[[ Dataset content open ]]

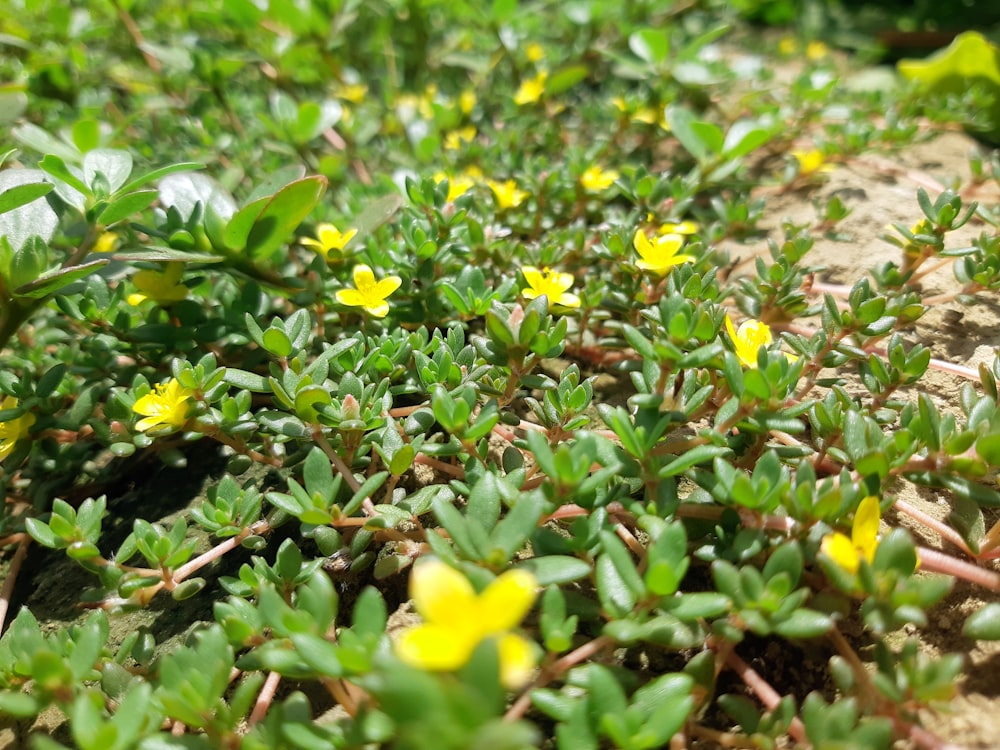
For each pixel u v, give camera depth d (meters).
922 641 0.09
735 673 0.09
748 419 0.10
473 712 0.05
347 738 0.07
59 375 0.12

[[ Dataset content closed ]]
[[ Dataset content open ]]

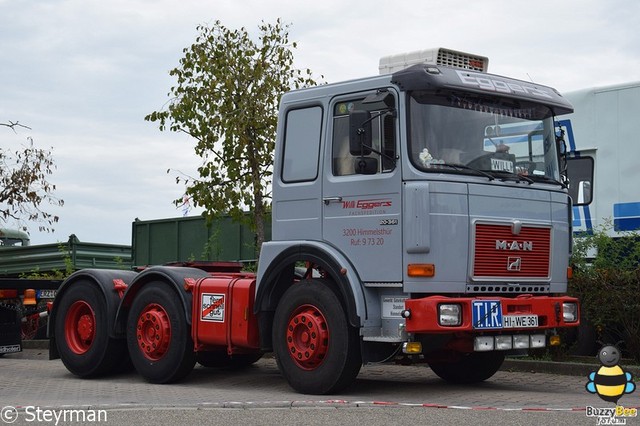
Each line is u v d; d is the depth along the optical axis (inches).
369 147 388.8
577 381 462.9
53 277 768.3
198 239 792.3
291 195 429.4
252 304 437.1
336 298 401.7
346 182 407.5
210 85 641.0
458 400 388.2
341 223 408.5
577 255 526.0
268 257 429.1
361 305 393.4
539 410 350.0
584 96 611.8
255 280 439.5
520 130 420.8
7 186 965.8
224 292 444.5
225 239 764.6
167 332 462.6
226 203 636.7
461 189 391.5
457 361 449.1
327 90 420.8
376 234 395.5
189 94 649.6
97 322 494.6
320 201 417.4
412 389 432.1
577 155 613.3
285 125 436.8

[[ Dataset content closed ]]

Directions: Start with the line above that contains "327 90 420.8" and stop after the line that contains "285 125 436.8". Output those lines exactly, and only those.

The completed task:
327 90 420.8
376 234 395.5
189 94 649.6
97 322 494.6
320 201 417.4
412 389 432.1
577 155 613.3
285 125 436.8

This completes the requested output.